Two j-horror icons clash, eventually. The resulting movie is not a trainwreck, more a lazy Sunday drive…
Since the explosion of the J-Horror scene internationally, the Ringu and Ju-on franchises have spawned more sequels, reboots and American remakes than any other. In fact each of them has produced 11 movies – so it somehow was inevitable that someone would come up with the smart idea of bringing Sadako and Kayako (along with her mewling son Toshio). The elephant in the room is that even for fervent fans of the characters, it is hard to say that any of the recent entries into either franchise had been anything close to good. And how many ‘vs’ movies really are worth the celluloid? As this one actually got made due to the positive reaction to what was a April Fools joke, I am going to admit I came into this with the lowest of expectations.
The plot is simple enough. Students Yūri (Mizuki Yamamoto) and Natsumi (Aimi Satsukawa) purchase an old VCR player in order to transfer the Wedding video of Natsumi’s parents. What they didn’t expect was to find a copy of the famous cursed video in it. Which Natsumi of course watches, and finds herself with a mere 2 days to live. They take the video to their Anthropology Teacher (Masahiro Komoto), a self professed geek about all these urban myths. He in turn takes them to a local shrine to have Sadako exorcised, but our favourite vengeful ghost is simply too strong. Enter the double act of Keizo (Masanobu Ando) and his blind schoolgirl sidekick, Tamao (Mai Kikuchi). They hatch a plan to pit Sadoko against another local ghost. Because at the same time another schoolgirl, Suzuka (Tina Tamashiro) has been drawn to the haunted house of Kayako and Toshio – and she is cursed to be killed too. So the plan is to set Sadako against Kayako, and neutralise both curses. Because that’s the way curses work right?
Now, there is a LOT wrong with this film, but it does do some things right. Director Kōji Shiraishi (A Slit-Mouthed Woman, Shirome, Cult) is new to both franchises, but is not a stranger to the horror genre. For a film that has clearly been thrown together in a matter of months he manages to produce a film that is fairly good to look at, with a number of competent set pieces. Even when things go a bit CGI-heavy in the closing stages, the viewer is made aware of what is going on. The scene where 4 elementary schoolboys get taken down by Tomio is very good indeed. He is also a director who is well used to slipping a little humour into his work, so we get a number of sly jokes and the tone is more mockingly respectful rather than slavishly reverential. I actually suspect some of the humour is lost in translation. There is one moment in the second act where the Sadako video gets uploaded to the internet – this is a plot point in the most recent Japanese reboot, and I am sure some comment is being made that I was too dumb to understand. He also decides to speed things up a little, cutting the 7 day curse of the previous movies down to a more threatening two.

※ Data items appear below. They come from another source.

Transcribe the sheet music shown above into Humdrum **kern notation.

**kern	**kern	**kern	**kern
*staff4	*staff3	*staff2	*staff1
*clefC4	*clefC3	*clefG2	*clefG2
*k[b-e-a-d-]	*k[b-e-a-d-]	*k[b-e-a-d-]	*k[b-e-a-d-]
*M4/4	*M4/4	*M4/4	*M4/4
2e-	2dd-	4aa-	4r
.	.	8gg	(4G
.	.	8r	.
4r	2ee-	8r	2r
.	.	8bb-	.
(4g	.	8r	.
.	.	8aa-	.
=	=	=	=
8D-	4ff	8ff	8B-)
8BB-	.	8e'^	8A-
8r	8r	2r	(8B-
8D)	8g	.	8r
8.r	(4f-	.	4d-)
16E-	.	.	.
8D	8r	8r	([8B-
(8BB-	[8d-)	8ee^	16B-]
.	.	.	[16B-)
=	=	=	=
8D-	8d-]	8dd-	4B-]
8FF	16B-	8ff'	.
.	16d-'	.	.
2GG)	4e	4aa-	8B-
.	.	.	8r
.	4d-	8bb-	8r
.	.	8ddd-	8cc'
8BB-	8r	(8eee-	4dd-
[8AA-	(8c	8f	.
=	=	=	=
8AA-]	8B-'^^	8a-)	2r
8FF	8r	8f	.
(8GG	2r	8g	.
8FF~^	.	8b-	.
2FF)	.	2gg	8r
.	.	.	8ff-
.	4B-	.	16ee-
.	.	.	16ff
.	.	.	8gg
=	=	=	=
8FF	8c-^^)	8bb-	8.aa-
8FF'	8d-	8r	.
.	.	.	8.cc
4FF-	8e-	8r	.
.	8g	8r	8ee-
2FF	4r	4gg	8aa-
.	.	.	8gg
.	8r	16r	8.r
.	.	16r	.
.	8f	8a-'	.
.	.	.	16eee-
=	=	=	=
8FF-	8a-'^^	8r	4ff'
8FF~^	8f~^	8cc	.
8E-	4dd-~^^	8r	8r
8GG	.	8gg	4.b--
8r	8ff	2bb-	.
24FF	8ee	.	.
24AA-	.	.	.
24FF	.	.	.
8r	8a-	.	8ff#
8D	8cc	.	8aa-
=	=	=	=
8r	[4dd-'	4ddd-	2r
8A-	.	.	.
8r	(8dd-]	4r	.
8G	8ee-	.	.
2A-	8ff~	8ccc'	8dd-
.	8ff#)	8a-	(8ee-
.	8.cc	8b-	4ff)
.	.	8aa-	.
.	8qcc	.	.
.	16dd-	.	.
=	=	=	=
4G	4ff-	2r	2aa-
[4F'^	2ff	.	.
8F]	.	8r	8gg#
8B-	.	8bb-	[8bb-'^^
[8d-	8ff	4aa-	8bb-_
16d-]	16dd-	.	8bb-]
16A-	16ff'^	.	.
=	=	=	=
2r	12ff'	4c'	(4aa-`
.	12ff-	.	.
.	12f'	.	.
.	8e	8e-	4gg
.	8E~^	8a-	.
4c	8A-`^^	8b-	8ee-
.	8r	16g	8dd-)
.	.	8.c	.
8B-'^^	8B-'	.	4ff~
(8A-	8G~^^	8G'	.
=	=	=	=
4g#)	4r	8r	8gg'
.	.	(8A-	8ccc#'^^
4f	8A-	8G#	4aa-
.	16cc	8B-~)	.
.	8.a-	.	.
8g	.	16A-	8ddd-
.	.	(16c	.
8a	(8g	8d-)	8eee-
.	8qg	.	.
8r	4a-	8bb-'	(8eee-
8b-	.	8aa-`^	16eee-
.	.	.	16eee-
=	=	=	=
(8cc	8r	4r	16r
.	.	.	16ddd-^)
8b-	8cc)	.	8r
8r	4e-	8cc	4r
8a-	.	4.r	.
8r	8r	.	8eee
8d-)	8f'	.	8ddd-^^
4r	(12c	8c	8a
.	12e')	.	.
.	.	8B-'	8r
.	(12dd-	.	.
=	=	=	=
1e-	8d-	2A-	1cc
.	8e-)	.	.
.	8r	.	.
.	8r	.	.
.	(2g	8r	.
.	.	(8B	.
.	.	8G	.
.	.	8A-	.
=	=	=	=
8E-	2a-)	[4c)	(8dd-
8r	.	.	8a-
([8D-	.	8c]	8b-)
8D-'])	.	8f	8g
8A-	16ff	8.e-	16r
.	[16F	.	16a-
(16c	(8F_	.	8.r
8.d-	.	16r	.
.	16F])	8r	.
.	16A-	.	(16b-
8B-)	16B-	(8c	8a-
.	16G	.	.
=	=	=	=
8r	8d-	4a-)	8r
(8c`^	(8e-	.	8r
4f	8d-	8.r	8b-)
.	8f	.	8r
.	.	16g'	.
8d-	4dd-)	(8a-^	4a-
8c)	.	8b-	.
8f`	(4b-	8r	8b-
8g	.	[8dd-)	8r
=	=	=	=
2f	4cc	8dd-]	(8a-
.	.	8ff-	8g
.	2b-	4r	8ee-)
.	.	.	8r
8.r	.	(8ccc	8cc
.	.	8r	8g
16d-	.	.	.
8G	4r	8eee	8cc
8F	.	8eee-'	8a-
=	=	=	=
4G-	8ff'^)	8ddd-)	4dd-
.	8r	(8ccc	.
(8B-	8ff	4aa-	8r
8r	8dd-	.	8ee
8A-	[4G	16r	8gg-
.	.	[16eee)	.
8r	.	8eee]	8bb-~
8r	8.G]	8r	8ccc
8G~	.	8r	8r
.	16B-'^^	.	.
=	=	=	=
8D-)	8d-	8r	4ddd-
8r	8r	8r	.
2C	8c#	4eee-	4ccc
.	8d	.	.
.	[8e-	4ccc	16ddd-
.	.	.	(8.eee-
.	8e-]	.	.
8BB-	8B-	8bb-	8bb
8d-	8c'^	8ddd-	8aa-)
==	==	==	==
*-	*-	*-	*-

One thing I was very happy about is that the film knows its’ audience. It doesn’t spend ages explaining all the backstories of the ghosts. It just sets us up in a world where they are well known urban myths. So no origin stories, no grand mystery to solve. Just curses to be enacted and hopefully retracted. On the other hand I was somewhat disappointed with the new version of Sadako’s cursed video-tape. Rather than being fleeting and cryptic images, it was something more out of the Slender Man meme (which might indeed be the point).
Elly Nanami makes for a suitably creepy Sadako, and Elly Nanami’s Kayako is even better, which only makes the film’s biggest problem even worse. You see, whilst one needs to be aware that in Japanese horror, the pace can be glacial (usually much more about atmosphere than shocks), the fact that Kayako only actually appears about 15 minutes from the end of the film, and the titular fight happens about 5 minutes before the final credits roll means that this is somewhat unsatisfying.
Whilst I did like the fact our ghosts didn’t get a ton of backstory that can be found in 22 other films, sadly the same approach is taken to our human protagonists. Not one character is given any kind of backstory, and this means we can’t get any sort of emotional connection with any of them. Suzuka is served worst of all, not only is her story definitely the B-Plot, but literally nothing is explained, and it all seems rather inconsistent (at the beginning of the film she seems to be moving into a new area and school, but this leads utterly nowhere).
Within this world of paper-thin characterisation we get a real mix of performances. Masanobu Ando’s Keizo (along with his wonderfully blunt child assistant) brings personality and fun to the film. On the other hand, Aimi Satsukawa’s Natsumi is one of the most annoying female characters I have ever seen. If blandness is a reason to be the victim of a vengeful ghost, then no wonder she is first in the queue.
I have been somewhat harsh on the film, but to be fair it is way better than most of the entries in either franchises’ canon. There are a couple of decent scares, and it doesn’t have ideas above its’ station. The ghosts themselves are well realised, and in Keizo and Tamao we have a different kind of pairing that I would not mind seeing in future outings. And there will be future outings.